Ralston was speaking at an event in the same city.

She didn’t know I planned to attend. I wanted to…

I don’t know—surprise her, maybe. Maybe I just wanted to see her in action again.

I considered her a friend. A mentor, but more than that. She was family.”

Bell watches me, her face unreadable.

“She quoted me in her speech. More than once. But…there was no credit. It wasn’t a quote.

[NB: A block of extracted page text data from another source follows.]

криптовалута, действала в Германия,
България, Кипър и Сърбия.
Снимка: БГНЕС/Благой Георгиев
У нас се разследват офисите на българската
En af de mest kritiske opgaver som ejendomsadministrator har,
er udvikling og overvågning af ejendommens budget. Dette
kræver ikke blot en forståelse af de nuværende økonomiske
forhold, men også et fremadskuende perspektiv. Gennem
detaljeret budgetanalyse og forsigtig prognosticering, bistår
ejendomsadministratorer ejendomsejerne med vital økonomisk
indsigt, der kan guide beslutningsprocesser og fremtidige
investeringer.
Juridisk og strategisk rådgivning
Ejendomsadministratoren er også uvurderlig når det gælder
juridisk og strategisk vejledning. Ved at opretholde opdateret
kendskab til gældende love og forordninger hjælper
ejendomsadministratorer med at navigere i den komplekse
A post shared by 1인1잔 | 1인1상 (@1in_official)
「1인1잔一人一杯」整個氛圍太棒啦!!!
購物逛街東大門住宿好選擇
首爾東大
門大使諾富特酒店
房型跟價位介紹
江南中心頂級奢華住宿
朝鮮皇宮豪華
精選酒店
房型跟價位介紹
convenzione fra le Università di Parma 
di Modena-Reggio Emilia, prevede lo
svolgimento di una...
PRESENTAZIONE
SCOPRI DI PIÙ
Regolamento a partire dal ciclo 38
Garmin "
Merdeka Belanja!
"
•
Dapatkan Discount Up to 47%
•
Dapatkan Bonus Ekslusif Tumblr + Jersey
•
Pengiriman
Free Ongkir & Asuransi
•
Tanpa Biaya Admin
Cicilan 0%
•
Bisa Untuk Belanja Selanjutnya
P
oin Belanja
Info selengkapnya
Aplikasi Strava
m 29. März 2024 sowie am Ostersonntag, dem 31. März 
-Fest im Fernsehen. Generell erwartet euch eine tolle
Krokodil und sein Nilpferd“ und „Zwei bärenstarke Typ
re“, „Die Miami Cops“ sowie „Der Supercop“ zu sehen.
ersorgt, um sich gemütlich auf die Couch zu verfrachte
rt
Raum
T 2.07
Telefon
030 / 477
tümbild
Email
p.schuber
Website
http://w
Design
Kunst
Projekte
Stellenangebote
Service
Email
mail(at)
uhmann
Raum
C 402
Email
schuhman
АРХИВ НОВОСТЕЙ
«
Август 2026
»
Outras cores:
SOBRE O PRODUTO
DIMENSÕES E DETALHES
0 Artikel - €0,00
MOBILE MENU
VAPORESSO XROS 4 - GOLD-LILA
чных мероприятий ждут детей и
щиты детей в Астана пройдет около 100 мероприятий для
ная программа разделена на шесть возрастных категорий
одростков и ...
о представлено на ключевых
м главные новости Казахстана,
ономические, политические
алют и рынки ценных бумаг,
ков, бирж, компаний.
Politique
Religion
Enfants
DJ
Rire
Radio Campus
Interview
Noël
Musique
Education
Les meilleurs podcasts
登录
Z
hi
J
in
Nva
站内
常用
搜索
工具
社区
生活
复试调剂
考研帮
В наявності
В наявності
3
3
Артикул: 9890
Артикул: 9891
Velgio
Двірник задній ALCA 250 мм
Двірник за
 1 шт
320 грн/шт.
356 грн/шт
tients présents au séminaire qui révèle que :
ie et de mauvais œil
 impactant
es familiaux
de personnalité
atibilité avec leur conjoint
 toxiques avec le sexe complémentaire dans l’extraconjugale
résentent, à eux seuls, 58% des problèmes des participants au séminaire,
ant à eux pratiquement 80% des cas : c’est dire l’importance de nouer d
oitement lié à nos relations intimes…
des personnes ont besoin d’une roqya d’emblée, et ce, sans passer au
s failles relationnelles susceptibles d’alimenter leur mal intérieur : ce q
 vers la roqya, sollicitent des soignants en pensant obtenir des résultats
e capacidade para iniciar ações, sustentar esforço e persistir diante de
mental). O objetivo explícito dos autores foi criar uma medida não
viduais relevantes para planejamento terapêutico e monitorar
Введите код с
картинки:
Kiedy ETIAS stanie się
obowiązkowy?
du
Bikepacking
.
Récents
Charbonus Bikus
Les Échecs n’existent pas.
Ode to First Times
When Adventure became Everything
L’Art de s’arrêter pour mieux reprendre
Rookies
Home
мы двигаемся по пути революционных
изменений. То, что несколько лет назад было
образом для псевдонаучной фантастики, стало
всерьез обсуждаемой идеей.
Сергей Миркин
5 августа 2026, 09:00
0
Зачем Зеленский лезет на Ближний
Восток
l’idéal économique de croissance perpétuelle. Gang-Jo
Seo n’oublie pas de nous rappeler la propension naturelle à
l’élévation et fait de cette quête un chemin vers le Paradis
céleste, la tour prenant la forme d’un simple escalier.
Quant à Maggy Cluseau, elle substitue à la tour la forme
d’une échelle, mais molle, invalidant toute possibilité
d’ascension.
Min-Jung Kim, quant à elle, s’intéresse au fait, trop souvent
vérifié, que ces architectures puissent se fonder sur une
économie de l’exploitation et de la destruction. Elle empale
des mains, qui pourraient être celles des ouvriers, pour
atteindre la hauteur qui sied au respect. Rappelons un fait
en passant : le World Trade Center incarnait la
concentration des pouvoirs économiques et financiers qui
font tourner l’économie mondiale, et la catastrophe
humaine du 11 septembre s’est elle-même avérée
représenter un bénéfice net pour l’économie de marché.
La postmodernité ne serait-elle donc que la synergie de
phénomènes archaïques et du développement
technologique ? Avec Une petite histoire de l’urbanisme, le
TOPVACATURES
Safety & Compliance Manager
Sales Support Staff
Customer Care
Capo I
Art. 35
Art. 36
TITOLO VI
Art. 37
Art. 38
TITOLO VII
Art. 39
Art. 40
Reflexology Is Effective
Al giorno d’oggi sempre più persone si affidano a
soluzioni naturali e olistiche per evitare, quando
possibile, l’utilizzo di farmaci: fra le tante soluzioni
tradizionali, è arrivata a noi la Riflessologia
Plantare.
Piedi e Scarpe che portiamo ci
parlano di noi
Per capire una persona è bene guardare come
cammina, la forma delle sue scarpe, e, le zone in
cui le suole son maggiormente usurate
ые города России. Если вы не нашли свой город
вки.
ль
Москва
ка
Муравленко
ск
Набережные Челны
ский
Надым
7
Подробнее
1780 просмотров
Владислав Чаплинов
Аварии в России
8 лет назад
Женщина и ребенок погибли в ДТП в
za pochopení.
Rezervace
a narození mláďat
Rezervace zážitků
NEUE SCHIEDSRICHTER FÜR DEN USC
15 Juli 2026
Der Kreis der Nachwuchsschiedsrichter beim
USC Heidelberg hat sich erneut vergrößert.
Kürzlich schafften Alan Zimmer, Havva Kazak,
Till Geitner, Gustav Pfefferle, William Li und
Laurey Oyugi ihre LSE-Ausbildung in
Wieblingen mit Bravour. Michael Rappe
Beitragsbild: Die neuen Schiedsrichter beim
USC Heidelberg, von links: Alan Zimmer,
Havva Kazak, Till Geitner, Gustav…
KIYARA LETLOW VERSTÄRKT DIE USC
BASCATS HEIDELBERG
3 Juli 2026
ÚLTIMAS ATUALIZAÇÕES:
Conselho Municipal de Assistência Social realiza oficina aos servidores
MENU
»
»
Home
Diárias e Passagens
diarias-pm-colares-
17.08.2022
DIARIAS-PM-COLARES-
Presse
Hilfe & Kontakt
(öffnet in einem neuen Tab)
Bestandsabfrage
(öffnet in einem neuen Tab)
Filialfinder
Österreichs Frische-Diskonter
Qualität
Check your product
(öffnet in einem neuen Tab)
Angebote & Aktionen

She took my words, my ideas, and claimed credit for them.

I didn’t know what to think. I tried to convince myself they weren’t life-changing ideas, that I didn’t own them.

I didn’t even tell her I’d been there to hear it.

I couldn’t. I was afraid I’d hurt her. Lose her.

But then for the rest of the year and into my senior year, I started visiting more of her events away from Havenport, going to listen to her when she didn’t know I’d be there.

I started reading the things she was publishing.

And more and more, I saw myself. My words.

My thoughts. She stole…everything. My voice.

My framework. Language. Ideas. Sometimes word for word from the papers or chapters I’d been having her edit. ”

I shake my head, looking away. “When I finally confronted her, after months of seeing it, after months of failing to explain it away, she just…denied it. She had all these explanations. About how no idea is original and how we’d worked so closely together, it was hard to tell where one of our thoughts began and the other ended.

She made me question whether I’d actually drawn the ideas from her in the first place.

But immediately after that conversation, I stopped getting invitations to things.

All the invitations to meet visiting scholars, agents, editors, people I admired—they vanished.

One by one, doors closed. She stopped taking office hours with me.

Stopped responding to my emails. She cut me off in every way.

And then when I asked her why, she had me removed from her classes.

She told Dean Carlyle I was harassing her, and it was her word against mine. I never stood a chance.”

Bell says nothing. Her silence is too pointed to feel casual.

I’m not wrong about her. I can’t be.

When she doesn’t speak, I go on, “She turned people against me. Not just the dean. Other professors. Students. They stopped believing me. Stopped including me. People who had respected me, people I thought were my friends. They didn’t want to get on her bad side, and she made it clear that associating with me would be exactly that. ”

She’s still watching me, back so stiff it makes my skin itch. I feel like I’m under a microscope. Does she believe me?

“And the worst part is, there was a girl before me. She warned me about Ralston when I started spending time with her. She told me not to trust her. That she isn’t what she seems. She even told me that Ralston had hurt her.

Stolen from her. But I didn’t believe it.

I just wanted Ralston to be everything she promised.

” I drop my head, the truth of it weighing on me.

“I got what I deserved. I should’ve listened. ”

These are the words I say to myself so often, even now. But they’re words I’ve never said aloud.

“I know how she works,” I say eventually. “The curated chaos. The late-night calls. The promises, the ones she follows through with and the ones she doesn’t. The compliments. The comparisons to other students. The way she makes you feel brilliant, her chosen one. Until suddenly, you’re not.”

Still, nothing. I’m not even sure she’s blinked.

“I don’t know. I guess I thought… No one believes me. No one has ever believed me. I thought maybe you would.” My eyes find my hands again. “Because you didn’t clap.”

Hearing it out loud, it all just sounds stupid.